Social media combines public relations and advertising. One reason funeral directors and owners frequent restaurants and clubs is to make themselves accessible to families. Just as doctors are asked health-related questions and lawyers are asked legal questions, funeral directors are asked about deathcare issues in these casual environments too. Social media makes this same direct contact available online. Instead of waiting for direct mail, social media encourages pre-need questions every day with the expectation of an immediate response. As such, consumers and advertisers have higher expectations from digital media than they would from direct mail, newspaper, or any other media.
Reviews represent word-of-mouth advertising. Senior retirees have depended upon one another for business references ever since they started moving to California and Florida to retire. From dry cleaners to butchers, insurance agents to funeral homes, retirees have always asked their neighbors for recommendations. They probably still do, but they also seek reviews and testimonials online. Reviews can be a challenge for funeral homes, just as they are for every professional service, but there are techniques for generating reviews. The fact that many funeral homes receive few — if any — makes the reviews even more valuable for the firms making the effort to generate reviews.
Geofencing offers accessibility no other traditional or digital media can. It literally takes your message inside hospice facilities, competitive funeral homes, hospitals, monument stores, or any physical location a consumer might visit — or even a special event such as a senior services or health care event. If a consumer’s phone is on while they are in the targeted location, they will receive your advertisements for days on their telephone. There is no other media to compare with geofencing, and it’s not particularly expensive; certainly, a lot less than a newspaper campaign of 70 placements annually.
All of these platforms and technologies offer tremendous opportunities, but the only way to generate results is through effective application, which is both a creative and technical challenge. Many digital marketers have the technical knowledge to place your ads, but they lack the funeral industry knowledge and creative capacity to create effective ads. PPC, website design and copy, social media, and geofencing all include advertisements, which involve video, copy, and still photos. Social media has moved on from advertisements with verbiage only. The preference is for video, but creative photography will also work. Just as you can create a newspaper ad with weak copy and graphics, you can waste a lot of money running poorly constructed advertisements on social media.

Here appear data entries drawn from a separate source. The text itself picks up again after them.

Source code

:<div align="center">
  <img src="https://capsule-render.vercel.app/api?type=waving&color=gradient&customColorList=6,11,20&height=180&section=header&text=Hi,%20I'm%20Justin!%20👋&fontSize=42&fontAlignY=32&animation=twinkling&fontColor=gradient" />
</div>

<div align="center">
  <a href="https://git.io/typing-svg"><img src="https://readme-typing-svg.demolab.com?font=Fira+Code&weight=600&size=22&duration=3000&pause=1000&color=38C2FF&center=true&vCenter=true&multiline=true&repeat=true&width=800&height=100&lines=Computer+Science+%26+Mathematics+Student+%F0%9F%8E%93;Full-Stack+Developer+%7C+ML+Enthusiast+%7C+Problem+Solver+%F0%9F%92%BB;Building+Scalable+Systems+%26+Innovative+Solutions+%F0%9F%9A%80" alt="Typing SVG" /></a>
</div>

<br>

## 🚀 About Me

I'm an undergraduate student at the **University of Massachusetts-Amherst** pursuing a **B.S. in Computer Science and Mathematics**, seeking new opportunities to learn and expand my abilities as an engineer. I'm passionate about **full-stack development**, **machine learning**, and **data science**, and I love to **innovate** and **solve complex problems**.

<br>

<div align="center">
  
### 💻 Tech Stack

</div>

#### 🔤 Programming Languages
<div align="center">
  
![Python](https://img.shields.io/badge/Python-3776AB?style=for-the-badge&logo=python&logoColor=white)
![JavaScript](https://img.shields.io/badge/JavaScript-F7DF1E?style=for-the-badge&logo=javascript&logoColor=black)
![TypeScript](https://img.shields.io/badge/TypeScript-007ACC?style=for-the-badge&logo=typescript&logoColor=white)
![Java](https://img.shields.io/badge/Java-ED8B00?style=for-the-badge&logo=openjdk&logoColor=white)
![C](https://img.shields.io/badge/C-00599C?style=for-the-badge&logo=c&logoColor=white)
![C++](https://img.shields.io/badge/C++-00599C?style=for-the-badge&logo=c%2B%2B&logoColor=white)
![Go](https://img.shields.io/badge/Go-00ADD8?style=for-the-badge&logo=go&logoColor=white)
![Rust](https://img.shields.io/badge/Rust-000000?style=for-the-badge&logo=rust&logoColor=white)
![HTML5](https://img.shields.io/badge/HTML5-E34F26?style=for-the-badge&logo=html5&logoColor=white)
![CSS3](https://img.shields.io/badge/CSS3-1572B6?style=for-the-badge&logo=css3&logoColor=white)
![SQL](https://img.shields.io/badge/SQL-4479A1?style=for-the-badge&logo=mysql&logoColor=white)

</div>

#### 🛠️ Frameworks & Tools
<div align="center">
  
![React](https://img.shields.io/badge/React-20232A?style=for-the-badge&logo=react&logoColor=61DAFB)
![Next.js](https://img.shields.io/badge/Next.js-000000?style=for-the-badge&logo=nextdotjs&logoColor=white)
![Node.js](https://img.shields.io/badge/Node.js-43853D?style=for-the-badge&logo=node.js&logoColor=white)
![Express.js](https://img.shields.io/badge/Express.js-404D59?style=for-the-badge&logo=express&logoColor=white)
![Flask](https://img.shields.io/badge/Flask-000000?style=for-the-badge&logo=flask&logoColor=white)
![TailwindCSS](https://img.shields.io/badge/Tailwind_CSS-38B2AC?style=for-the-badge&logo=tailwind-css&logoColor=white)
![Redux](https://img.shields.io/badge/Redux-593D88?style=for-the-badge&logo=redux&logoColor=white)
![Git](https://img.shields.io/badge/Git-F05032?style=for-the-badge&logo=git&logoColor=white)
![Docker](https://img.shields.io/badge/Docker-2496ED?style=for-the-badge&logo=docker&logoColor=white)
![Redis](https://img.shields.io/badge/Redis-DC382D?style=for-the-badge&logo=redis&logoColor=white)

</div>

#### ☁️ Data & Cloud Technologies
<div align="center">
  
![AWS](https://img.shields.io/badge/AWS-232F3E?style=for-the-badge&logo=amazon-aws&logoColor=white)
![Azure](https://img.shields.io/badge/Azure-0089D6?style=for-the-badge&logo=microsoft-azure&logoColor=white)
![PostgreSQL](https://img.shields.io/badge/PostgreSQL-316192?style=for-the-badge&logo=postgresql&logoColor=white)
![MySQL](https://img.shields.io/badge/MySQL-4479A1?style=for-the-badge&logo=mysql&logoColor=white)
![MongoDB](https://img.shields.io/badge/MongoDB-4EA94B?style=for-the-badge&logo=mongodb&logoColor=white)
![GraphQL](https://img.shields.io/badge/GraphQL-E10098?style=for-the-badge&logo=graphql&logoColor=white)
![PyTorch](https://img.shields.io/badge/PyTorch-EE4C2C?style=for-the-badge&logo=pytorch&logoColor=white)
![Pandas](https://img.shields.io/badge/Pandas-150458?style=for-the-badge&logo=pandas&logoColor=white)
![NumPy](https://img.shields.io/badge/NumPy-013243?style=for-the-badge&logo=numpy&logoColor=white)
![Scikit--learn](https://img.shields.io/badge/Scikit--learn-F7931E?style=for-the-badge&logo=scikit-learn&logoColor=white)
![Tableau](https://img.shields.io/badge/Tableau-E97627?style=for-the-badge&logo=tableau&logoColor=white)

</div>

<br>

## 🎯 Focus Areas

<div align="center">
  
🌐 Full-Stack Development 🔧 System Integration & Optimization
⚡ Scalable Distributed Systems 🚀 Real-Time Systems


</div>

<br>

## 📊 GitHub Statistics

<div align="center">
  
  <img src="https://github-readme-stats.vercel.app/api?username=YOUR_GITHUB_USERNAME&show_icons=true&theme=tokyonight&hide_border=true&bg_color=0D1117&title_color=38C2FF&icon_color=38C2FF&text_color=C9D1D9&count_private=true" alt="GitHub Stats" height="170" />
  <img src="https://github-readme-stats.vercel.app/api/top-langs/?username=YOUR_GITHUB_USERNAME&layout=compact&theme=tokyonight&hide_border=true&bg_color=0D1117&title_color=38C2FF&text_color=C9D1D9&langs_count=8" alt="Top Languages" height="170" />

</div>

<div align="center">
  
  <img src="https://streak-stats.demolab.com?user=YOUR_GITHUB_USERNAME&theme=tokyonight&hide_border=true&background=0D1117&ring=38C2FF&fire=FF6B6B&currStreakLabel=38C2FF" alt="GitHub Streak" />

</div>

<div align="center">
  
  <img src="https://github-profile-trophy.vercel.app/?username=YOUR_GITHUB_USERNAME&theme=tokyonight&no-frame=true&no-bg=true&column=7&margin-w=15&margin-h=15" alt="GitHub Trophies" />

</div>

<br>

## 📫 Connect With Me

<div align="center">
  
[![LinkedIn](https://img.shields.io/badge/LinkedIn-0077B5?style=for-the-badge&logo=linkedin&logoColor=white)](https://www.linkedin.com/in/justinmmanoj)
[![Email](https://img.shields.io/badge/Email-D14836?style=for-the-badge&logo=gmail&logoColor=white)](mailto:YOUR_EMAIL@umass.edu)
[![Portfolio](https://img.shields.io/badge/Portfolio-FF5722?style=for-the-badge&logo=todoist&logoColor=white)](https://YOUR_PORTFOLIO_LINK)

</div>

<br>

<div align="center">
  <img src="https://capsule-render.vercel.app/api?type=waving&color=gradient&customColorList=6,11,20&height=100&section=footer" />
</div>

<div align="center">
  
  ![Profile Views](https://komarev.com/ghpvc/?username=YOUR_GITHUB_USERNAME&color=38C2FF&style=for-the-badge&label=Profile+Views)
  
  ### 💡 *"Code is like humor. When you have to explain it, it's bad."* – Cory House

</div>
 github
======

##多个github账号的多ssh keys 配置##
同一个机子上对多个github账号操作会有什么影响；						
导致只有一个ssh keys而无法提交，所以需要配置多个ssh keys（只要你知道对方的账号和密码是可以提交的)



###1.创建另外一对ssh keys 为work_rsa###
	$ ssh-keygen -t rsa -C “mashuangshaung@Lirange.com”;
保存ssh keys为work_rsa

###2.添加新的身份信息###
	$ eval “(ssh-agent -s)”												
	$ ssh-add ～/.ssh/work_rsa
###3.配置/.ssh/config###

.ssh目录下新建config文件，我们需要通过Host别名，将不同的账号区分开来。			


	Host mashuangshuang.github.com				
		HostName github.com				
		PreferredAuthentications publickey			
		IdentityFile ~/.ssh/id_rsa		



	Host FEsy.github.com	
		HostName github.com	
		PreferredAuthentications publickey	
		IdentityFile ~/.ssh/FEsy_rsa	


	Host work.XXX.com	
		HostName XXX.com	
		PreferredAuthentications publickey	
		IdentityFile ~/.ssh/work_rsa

One might think creating a PPC ad or Facebook ad is simple, assuming anyone can write or post an ad — but every word and placement matters so much. Understanding the research and data behind what these ads can convert is critical, or you’re just running bad ads with no results.
Many funeral homes already have a social media profile, so they assume they have Facebook covered. However, without effective paid advertising incorporating high-quality video or graphic art designed to raise brand awareness, attract leads, or send traffic to your website, digital advertising can be a waste of time and money … and you may never find out what you’re doing wrong.